Objective: To examine pre-attentive acoustic change detection in schizophrenia patients with and without auditory hallucinations via mismatch negativity (MMN) extracted from a multi-feature paradigm.

Methods: This study examined the electroencephalograph (EEG)-derived MMN, recorded across 32 sites, in 12 hallucinating patients (HPs) with schizophrenia, 12 non-hallucinating patients (NPs) with schizophrenia and 12 healthy controls (HCs). MMN was recorded in response to a multi-feature MMN paradigm [Näätänen, R., et al., 2004. The mismatch negativity (MMN): towards the optimal paradigm. Clin. Neurophys. 115, 140-144] which employs frequency, duration, intensity, location and gap deviants. Differences in source localization were probed using standardized low resolution brain electromagnetic tomography (sLORETA).

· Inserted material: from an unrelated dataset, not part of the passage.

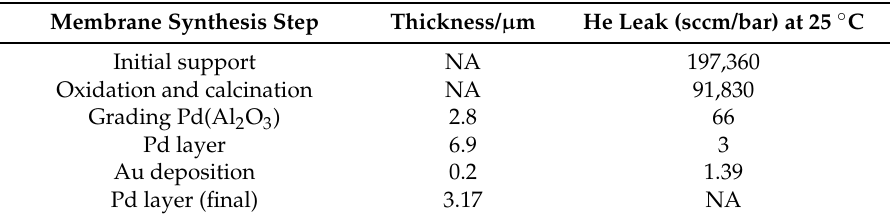
Table 2. Characteristics of the membrane at different phases of the synthesis.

Results: HPs showed significantly smaller MMNs to duration deviants compared to HCs and NPs, as well as smaller MMNs to intensity deviants compared to HCs. Regionalized differences between HCs and each of the patient groups were observed in response to frequency deviants. There were no significant group effects for location or gap deviants, or for MMN latency. Source localization using sLORETA showed no significant differences in MMN generator location across groups for any of the deviant stimuli.

Conclusions: The often-reported robust MMN deficit to duration deviants may be specific to schizophrenia patients afflicted with auditory hallucinations. Furthermore, by using symptom-specific groups, novel deficits of pre-attentive auditory processing, such as that observed to intensity deviants in HPs, may be revealed.

Significance: The differential responding observed between both groups of patients with schizophrenia has implications for automatic processing within the auditory cortex of hallucinating patients and suggests that care must be taken when recruiting participants in studies involving schizophrenia to ensure consistent, replicable results.